- Problem details: Read the listing below. Then repeat it exactly.
(Provided records Opens)
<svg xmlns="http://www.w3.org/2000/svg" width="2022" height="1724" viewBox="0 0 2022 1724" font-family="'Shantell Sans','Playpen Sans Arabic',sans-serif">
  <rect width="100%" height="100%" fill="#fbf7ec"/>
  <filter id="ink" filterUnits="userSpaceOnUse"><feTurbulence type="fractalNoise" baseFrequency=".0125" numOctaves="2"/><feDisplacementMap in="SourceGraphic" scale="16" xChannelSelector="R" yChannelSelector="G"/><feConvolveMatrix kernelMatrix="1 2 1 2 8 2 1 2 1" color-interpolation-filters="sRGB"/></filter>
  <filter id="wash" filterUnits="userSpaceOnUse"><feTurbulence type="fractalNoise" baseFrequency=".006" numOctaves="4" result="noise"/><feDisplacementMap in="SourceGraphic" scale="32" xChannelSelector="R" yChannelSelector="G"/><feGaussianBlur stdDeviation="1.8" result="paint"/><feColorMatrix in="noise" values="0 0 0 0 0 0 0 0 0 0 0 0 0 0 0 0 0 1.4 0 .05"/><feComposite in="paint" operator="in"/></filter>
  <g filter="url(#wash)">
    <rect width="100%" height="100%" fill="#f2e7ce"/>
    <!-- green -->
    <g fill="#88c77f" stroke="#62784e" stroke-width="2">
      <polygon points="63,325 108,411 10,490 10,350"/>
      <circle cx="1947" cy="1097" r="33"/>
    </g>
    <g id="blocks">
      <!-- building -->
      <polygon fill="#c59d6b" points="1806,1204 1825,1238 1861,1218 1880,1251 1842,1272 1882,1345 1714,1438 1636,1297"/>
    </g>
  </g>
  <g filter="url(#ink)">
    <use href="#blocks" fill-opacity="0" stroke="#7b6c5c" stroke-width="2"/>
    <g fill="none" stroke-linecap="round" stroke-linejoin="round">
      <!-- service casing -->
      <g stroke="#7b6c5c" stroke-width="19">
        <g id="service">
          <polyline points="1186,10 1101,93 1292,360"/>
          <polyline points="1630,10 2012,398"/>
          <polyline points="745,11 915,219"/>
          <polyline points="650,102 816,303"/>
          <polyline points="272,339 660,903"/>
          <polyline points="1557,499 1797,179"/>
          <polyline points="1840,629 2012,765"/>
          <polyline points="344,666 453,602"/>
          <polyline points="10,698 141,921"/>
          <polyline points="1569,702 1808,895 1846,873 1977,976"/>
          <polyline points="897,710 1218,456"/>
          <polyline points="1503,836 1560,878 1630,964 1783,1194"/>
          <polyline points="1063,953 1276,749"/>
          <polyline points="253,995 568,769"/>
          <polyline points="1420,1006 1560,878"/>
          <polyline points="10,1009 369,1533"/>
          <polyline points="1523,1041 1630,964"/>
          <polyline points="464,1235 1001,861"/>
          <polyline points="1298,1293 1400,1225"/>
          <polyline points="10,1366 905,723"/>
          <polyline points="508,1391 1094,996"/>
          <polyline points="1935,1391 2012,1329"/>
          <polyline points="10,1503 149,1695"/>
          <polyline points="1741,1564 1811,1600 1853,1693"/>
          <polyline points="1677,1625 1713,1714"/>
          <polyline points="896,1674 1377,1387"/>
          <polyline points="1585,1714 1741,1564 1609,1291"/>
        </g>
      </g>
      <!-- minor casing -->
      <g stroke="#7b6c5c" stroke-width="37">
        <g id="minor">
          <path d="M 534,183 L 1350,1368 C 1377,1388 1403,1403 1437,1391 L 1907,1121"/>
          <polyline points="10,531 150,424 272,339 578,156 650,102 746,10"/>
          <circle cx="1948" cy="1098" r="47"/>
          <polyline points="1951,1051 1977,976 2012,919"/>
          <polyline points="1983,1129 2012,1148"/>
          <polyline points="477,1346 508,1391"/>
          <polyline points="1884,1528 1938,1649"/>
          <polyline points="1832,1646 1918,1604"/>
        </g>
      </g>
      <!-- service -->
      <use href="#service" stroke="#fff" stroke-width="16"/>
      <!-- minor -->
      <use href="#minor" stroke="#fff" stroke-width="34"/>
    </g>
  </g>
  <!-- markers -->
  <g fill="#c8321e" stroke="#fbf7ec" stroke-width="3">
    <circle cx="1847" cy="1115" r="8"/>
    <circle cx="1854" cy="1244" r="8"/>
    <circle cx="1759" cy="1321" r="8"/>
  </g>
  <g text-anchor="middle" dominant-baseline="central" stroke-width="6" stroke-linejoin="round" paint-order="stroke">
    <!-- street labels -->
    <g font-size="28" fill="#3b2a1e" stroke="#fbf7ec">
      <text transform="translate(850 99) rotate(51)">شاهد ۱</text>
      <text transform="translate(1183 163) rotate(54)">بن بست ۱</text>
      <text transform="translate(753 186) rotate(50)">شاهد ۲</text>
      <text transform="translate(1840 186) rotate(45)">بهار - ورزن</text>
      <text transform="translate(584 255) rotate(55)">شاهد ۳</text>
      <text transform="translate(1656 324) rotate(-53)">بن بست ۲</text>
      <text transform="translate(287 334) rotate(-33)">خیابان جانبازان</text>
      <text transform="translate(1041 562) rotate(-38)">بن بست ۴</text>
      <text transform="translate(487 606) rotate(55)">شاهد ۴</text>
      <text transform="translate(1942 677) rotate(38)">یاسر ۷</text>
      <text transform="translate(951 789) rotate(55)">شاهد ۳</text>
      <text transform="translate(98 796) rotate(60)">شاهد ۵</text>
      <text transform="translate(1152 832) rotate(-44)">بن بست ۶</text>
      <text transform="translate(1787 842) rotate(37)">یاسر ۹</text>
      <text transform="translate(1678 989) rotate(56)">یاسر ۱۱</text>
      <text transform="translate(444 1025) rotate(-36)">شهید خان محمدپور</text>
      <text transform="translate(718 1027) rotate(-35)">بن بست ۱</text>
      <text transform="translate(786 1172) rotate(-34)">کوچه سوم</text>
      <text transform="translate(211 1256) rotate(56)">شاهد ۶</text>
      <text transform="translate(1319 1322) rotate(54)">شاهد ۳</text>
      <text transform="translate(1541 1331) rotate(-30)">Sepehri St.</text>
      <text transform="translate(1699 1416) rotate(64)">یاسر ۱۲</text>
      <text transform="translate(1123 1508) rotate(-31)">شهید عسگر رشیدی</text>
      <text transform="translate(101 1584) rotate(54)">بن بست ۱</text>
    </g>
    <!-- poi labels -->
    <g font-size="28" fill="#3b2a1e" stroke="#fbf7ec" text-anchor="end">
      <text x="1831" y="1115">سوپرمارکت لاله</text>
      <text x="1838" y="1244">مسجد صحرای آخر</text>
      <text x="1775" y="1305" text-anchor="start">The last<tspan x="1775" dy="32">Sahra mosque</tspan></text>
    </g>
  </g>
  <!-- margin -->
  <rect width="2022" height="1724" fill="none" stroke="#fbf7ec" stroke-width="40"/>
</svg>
(Provided records Closes)
- Your response:
<svg xmlns="http://www.w3.org/2000/svg" width="2022" height="1724" viewBox="0 0 2022 1724" font-family="'Shantell Sans','Playpen Sans Arabic',sans-serif">
  <rect width="100%" height="100%" fill="#fbf7ec"/>
  <filter id="ink" filterUnits="userSpaceOnUse"><feTurbulence type="fractalNoise" baseFrequency=".0125" numOctaves="2"/><feDisplacementMap in="SourceGraphic" scale="16" xChannelSelector="R" yChannelSelector="G"/><feConvolveMatrix kernelMatrix="1 2 1 2 8 2 1 2 1" color-interpolation-filters="sRGB"/></filter>
  <filter id="wash" filterUnits="userSpaceOnUse"><feTurbulence type="fractalNoise" baseFrequency=".006" numOctaves="4" result="noise"/><feDisplacementMap in="SourceGraphic" scale="32" xChannelSelector="R" yChannelSelector="G"/><feGaussianBlur stdDeviation="1.8" result="paint"/><feColorMatrix in="noise" values="0 0 0 0 0 0 0 0 0 0 0 0 0 0 0 0 0 1.4 0 .05"/><feComposite in="paint" operator="in"/></filter>
  <g filter="url(#wash)">
    <rect width="100%" height="100%" fill="#f2e7ce"/>
    <!-- green -->
    <g fill="#88c77f" stroke="#62784e" stroke-width="2">
      <polygon points="63,325 108,411 10,490 10,350"/>
      <circle cx="1947" cy="1097" r="33"/>
    </g>
    <g id="blocks">
      <!-- building -->
      <polygon fill="#c59d6b" points="1806,1204 1825,1238 1861,1218 1880,1251 1842,1272 1882,1345 1714,1438 1636,1297"/>
    </g>
  </g>
  <g filter="url(#ink)">
    <use href="#blocks" fill-opacity="0" stroke="#7b6c5c" stroke-width="2"/>
    <g fill="none" stroke-linecap="round" stroke-linejoin="round">
      <!-- service casing -->
      <g stroke="#7b6c5c" stroke-width="19">
        <g id="service">
          <polyline points="1186,10 1101,93 1292,360"/>
          <polyline points="1630,10 2012,398"/>
          <polyline points="745,11 915,219"/>
          <polyline points="650,102 816,303"/>
          <polyline points="272,339 660,903"/>
          <polyline points="1557,499 1797,179"/>
          <polyline points="1840,629 2012,765"/>
          <polyline points="344,666 453,602"/>
          <polyline points="10,698 141,921"/>
          <polyline points="1569,702 1808,895 1846,873 1977,976"/>
          <polyline points="897,710 1218,456"/>
          <polyline points="1503,836 1560,878 1630,964 1783,1194"/>
          <polyline points="1063,953 1276,749"/>
          <polyline points="253,995 568,769"/>
          <polyline points="1420,1006 1560,878"/>
          <polyline points="10,1009 369,1533"/>
          <polyline points="1523,1041 1630,964"/>
          <polyline points="464,1235 1001,861"/>
          <polyline points="1298,1293 1400,1225"/>
          <polyline points="10,1366 905,723"/>
          <polyline points="508,1391 1094,996"/>
          <polyline points="1935,1391 2012,1329"/>
          <polyline points="10,1503 149,1695"/>
          <polyline points="1741,1564 1811,1600 1853,1693"/>
          <polyline points="1677,1625 1713,1714"/>
          <polyline points="896,1674 1377,1387"/>
          <polyline points="1585,1714 1741,1564 1609,1291"/>
        </g>
      </g>
      <!-- minor casing -->
      <g stroke="#7b6c5c" stroke-width="37">
        <g id="minor">
          <path d="M 534,183 L 1350,1368 C 1377,1388 1403,1403 1437,1391 L 1907,1121"/>
          <polyline points="10,531 150,424 272,339 578,156 650,102 746,10"/>
          <circle cx="1948" cy="1098" r="47"/>
          <polyline points="1951,1051 1977,976 2012,919"/>
          <polyline points="1983,1129 2012,1148"/>
          <polyline points="477,1346 508,1391"/>
          <polyline points="1884,1528 1938,1649"/>
          <polyline points="1832,1646 1918,1604"/>
        </g>
      </g>
      <!-- service -->
      <use href="#service" stroke="#fff" stroke-width="16"/>
      <!-- minor -->
      <use href="#minor" stroke="#fff" stroke-width="34"/>
    </g>
  </g>
  <!-- markers -->
  <g fill="#c8321e" stroke="#fbf7ec" stroke-width="3">
    <circle cx="1847" cy="1115" r="8"/>
    <circle cx="1854" cy="1244" r="8"/>
    <circle cx="1759" cy="1321" r="8"/>
  </g>
  <g text-anchor="middle" dominant-baseline="central" stroke-width="6" stroke-linejoin="round" paint-order="stroke">
    <!-- street labels -->
    <g font-size="28" fill="#3b2a1e" stroke="#fbf7ec">
      <text transform="translate(850 99) rotate(51)">شاهد ۱</text>
      <text transform="translate(1183 163) rotate(54)">بن بست ۱</text>
      <text transform="translate(753 186) rotate(50)">شاهد ۲</text>
      <text transform="translate(1840 186) rotate(45)">بهار - ورزن</text>
      <text transform="translate(584 255) rotate(55)">شاهد ۳</text>
      <text transform="translate(1656 324) rotate(-53)">بن بست ۲</text>
      <text transform="translate(287 334) rotate(-33)">خیابان جانبازان</text>
      <text transform="translate(1041 562) rotate(-38)">بن بست ۴</text>
      <text transform="translate(487 606) rotate(55)">شاهد ۴</text>
      <text transform="translate(1942 677) rotate(38)">یاسر ۷</text>
      <text transform="translate(951 789) rotate(55)">شاهد ۳</text>
      <text transform="translate(98 796) rotate(60)">شاهد ۵</text>
      <text transform="translate(1152 832) rotate(-44)">بن بست ۶</text>
      <text transform="translate(1787 842) rotate(37)">یاسر ۹</text>
      <text transform="translate(1678 989) rotate(56)">یاسر ۱۱</text>
      <text transform="translate(444 1025) rotate(-36)">شهید خان محمدپور</text>
      <text transform="translate(718 1027) rotate(-35)">بن بست ۱</text>
      <text transform="translate(786 1172) rotate(-34)">کوچه سوم</text>
      <text transform="translate(211 1256) rotate(56)">شاهد ۶</text>
      <text transform="translate(1319 1322) rotate(54)">شاهد ۳</text>
      <text transform="translate(1541 1331) rotate(-30)">Sepehri St.</text>
      <text transform="translate(1699 1416) rotate(64)">یاسر ۱۲</text>
      <text transform="translate(1123 1508) rotate(-31)">شهید عسگر رشیدی</text>
      <text transform="translate(101 1584) rotate(54)">بن بست ۱</text>
    </g>
    <!-- poi labels -->
    <g font-size="28" fill="#3b2a1e" stroke="#fbf7ec" text-anchor="end">
      <text x="1831" y="1115">سوپرمارکت لاله</text>
      <text x="1838" y="1244">مسجد صحرای آخر</text>
      <text x="1775" y="1305" text-anchor="start">The last<tspan x="1775" dy="32">Sahra mosque</tspan></text>
    </g>
  </g>
  <!-- margin -->
  <rect width="2022" height="1724" fill="none" stroke="#fbf7ec" stroke-width="40"/>
</svg>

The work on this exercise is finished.